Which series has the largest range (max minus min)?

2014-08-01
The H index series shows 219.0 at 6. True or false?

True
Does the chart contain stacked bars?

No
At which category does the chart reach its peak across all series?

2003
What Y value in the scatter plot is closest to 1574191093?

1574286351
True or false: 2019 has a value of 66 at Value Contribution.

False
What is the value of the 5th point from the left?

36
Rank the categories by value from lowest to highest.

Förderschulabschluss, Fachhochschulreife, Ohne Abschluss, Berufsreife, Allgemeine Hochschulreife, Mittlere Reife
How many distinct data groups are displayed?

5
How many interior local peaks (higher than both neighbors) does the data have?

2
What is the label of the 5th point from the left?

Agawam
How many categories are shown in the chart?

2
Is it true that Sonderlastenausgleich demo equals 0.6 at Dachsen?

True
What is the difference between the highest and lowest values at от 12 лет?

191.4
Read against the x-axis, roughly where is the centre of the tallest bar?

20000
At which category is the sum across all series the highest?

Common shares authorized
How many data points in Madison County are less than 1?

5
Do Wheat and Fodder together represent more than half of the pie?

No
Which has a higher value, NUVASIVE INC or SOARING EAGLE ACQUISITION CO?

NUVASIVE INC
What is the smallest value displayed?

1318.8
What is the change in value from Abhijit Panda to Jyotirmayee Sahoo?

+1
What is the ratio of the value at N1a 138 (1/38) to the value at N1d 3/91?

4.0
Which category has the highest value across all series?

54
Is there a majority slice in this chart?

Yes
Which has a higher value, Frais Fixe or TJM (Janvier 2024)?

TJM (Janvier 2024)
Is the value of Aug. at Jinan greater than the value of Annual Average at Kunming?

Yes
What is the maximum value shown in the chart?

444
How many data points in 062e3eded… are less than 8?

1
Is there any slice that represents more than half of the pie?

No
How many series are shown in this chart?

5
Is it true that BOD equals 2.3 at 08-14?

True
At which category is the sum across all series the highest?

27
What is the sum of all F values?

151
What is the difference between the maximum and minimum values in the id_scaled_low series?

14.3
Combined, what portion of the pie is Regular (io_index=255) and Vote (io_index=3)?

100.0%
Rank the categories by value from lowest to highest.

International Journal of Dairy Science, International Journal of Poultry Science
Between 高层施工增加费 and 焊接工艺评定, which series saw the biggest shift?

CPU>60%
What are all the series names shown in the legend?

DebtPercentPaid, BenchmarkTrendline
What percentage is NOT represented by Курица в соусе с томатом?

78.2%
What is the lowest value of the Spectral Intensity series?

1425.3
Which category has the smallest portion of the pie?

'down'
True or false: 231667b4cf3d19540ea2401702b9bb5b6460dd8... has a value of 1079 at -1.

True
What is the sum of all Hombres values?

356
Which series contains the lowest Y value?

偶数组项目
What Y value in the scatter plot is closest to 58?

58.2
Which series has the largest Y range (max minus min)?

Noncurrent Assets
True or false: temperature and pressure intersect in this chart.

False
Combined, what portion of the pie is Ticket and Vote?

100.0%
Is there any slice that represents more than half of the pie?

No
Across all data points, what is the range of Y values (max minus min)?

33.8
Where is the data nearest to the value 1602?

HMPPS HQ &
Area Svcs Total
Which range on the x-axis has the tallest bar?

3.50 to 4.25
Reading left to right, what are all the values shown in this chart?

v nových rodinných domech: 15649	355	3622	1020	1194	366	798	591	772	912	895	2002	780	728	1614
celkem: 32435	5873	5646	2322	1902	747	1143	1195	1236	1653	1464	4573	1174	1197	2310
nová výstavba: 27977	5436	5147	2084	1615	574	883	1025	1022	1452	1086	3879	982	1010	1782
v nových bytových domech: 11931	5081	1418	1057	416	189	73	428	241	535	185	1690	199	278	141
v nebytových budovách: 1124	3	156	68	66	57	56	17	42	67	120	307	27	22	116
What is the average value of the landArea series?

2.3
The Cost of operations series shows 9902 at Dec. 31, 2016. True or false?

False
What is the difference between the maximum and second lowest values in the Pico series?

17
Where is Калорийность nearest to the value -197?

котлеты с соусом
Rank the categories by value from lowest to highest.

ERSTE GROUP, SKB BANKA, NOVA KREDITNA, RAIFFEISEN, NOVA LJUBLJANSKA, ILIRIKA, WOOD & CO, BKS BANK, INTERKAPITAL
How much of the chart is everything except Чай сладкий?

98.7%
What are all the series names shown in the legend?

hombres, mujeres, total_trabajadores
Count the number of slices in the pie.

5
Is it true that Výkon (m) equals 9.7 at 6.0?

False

WHAT YOU NEED TO DO: Find every line above that contains the string "data" and copy each one out.

REPLY TO THE EXERCISE:
How many distinct data groups are displayed?
How many interior local peaks (higher than both neighbors) does the data have?
How many data points in Madison County are less than 1?
How many data points in 062e3eded… are less than 8?
Across all data points, what is the range of Y values (max minus min)?
Where is the data nearest to the value 1602?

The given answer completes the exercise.